╭─ TASK INPUTS

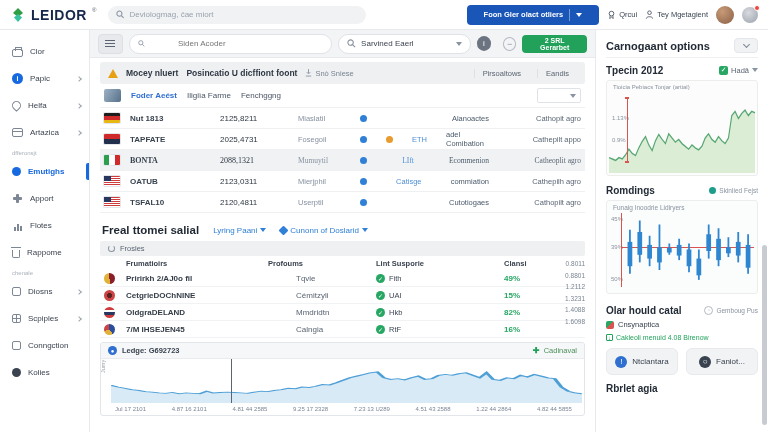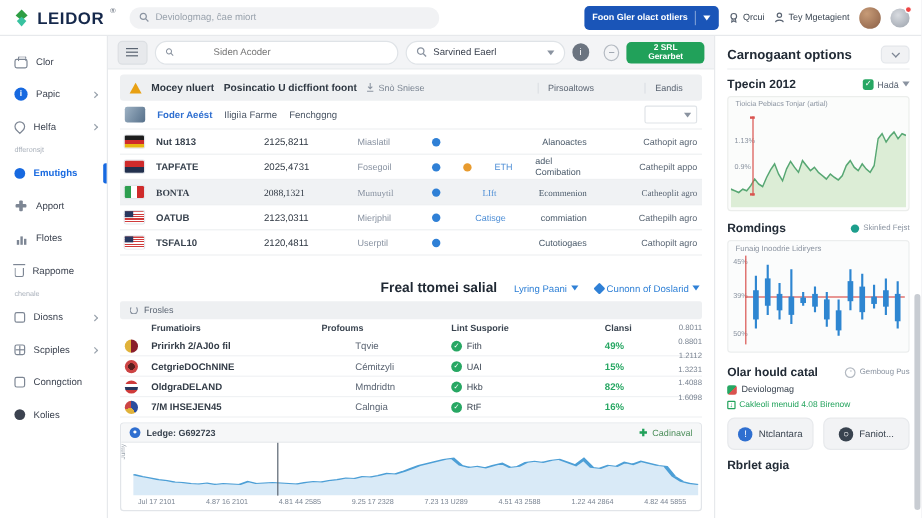"Foon Gler olact otliers" .primary-btn { padding: 0 7px -> 0 17px }
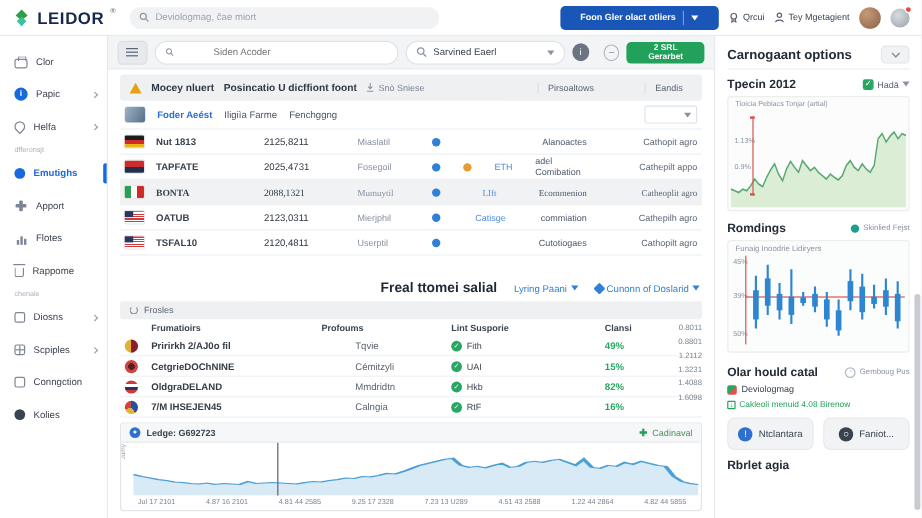"Pirsoaltows" .alert-action { margin-left: 26px -> none }
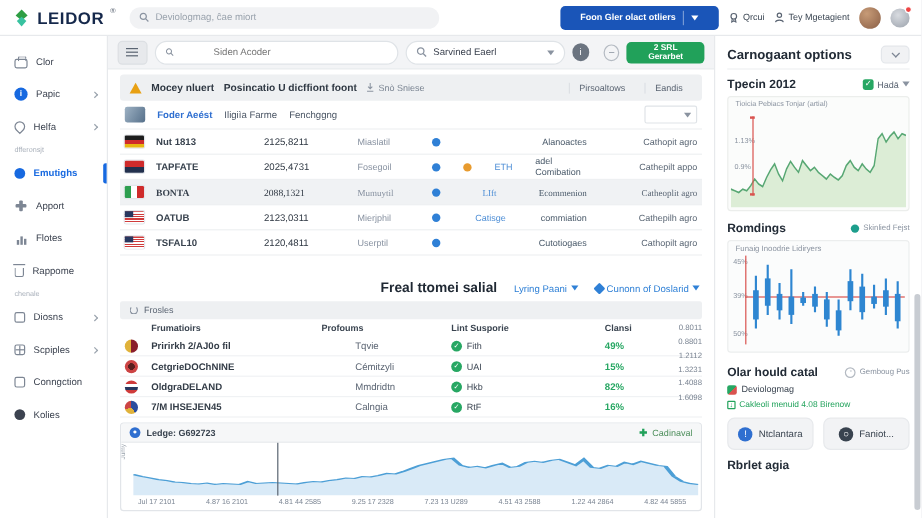"Artazica" div.sb-item { html: none -> <div> <span></span> <span>Artazica</span> <span></span> </div> }
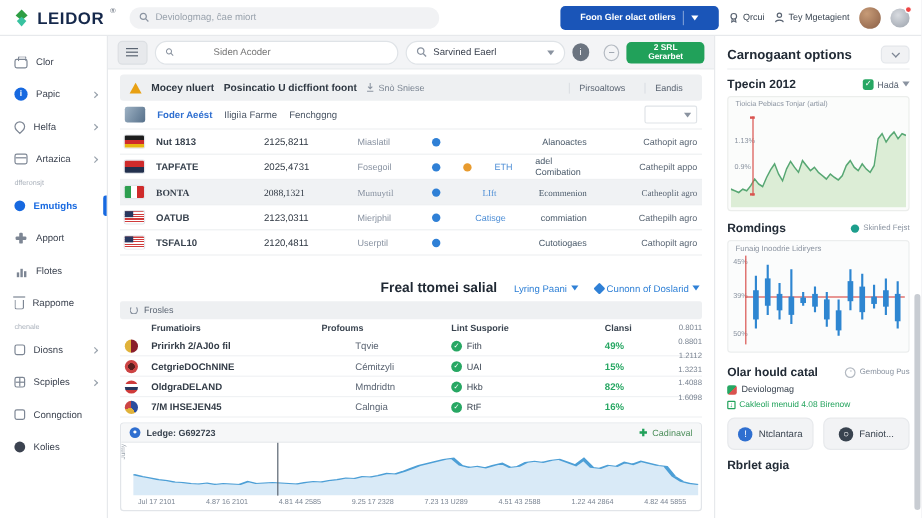"Freal ttomei salial" .freal-head { justify-content: flex-end -> none; margin-top: 16px -> 6px }
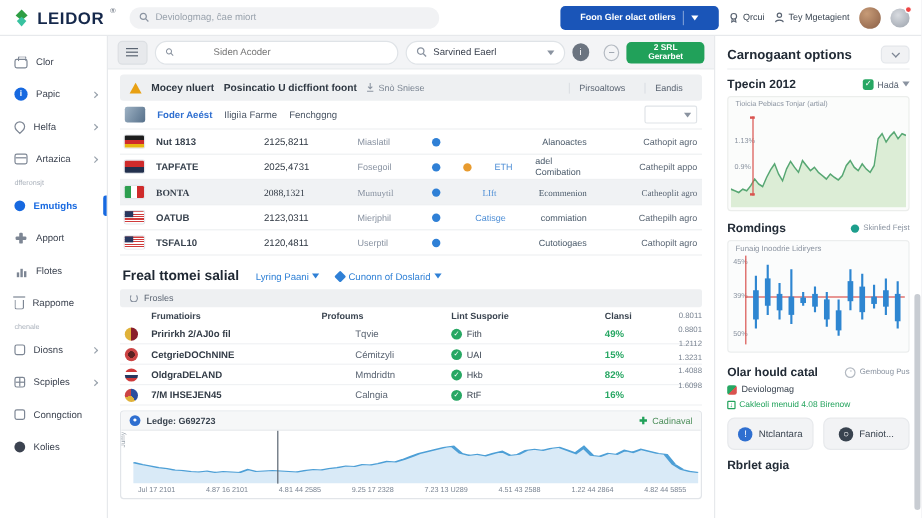"Deviologmag" span { text: Deviologmag -> Cnsynaptica }
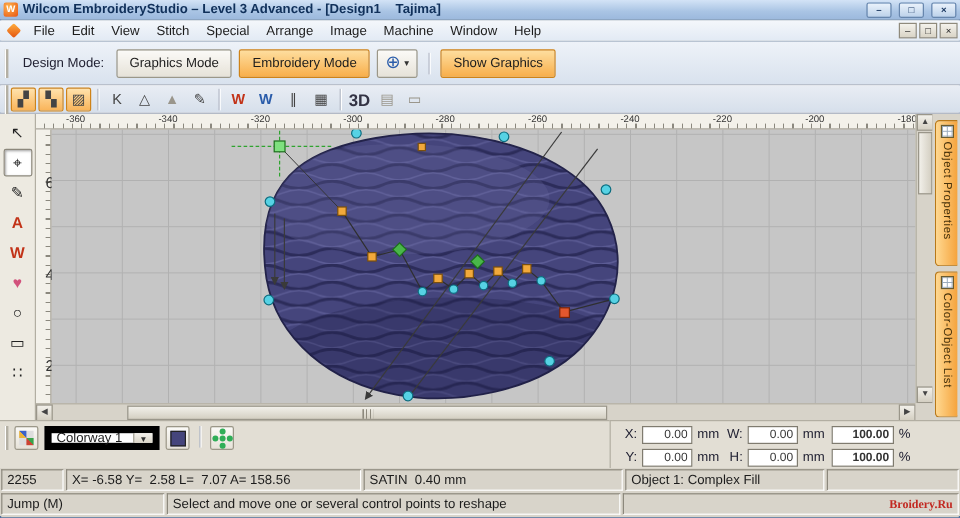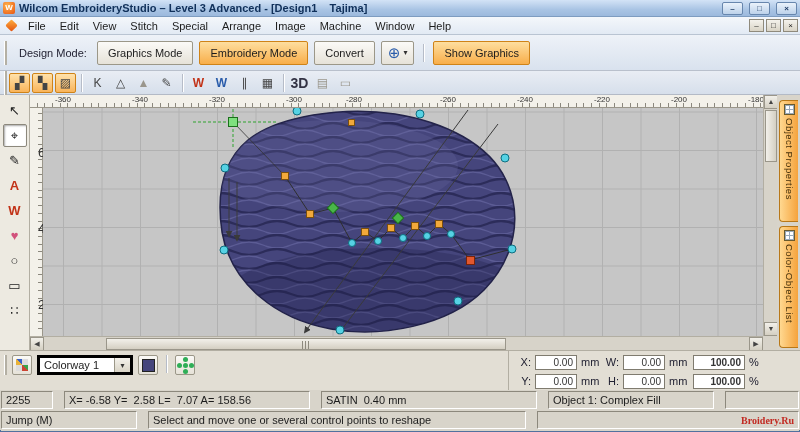"Convert" span.tbtn { html: <span>Convert</span> -> none }
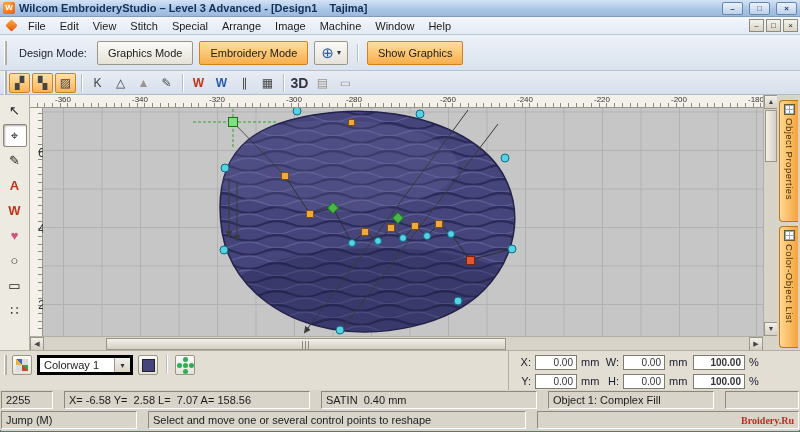"-280" span.hlab { left: 310px -> 327px }
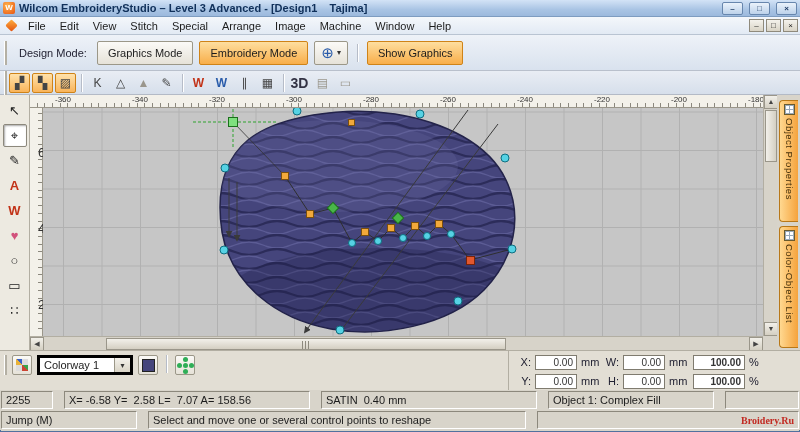"Colorway 1" .combobox { border: 3px solid #000000 -> 6px solid #000000 }
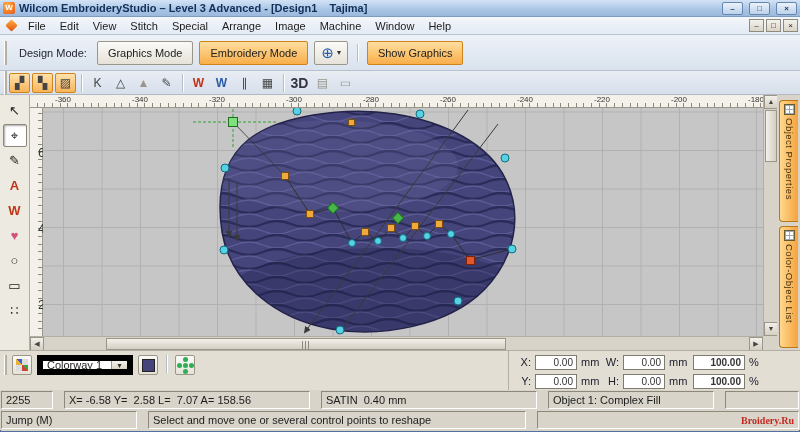"2255" .statusrow { gap: 11px -> 2px }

╰─

• TASK BRIEF
Your answer must be an exact copy of the lines from the start of the entries through the line with "left: 310px ->", with no pictures.

• TASK SOLUTION
"Foon Gler olact otliers" .primary-btn { padding: 0 7px -> 0 17px }
"Pirsoaltows" .alert-action { margin-left: 26px -> none }
"Artazica" div.sb-item { html: none -> <div> <span></span> <span>Artazica</span> <span></span> </div> }
"Freal ttomei salial" .freal-head { justify-content: flex-end -> none; margin-top: 16px -> 6px }
"Deviologmag" span { text: Deviologmag -> Cnsynaptica }
"Convert" span.tbtn { html: <span>Convert</span> -> none }
"-280" span.hlab { left: 310px -> 327px }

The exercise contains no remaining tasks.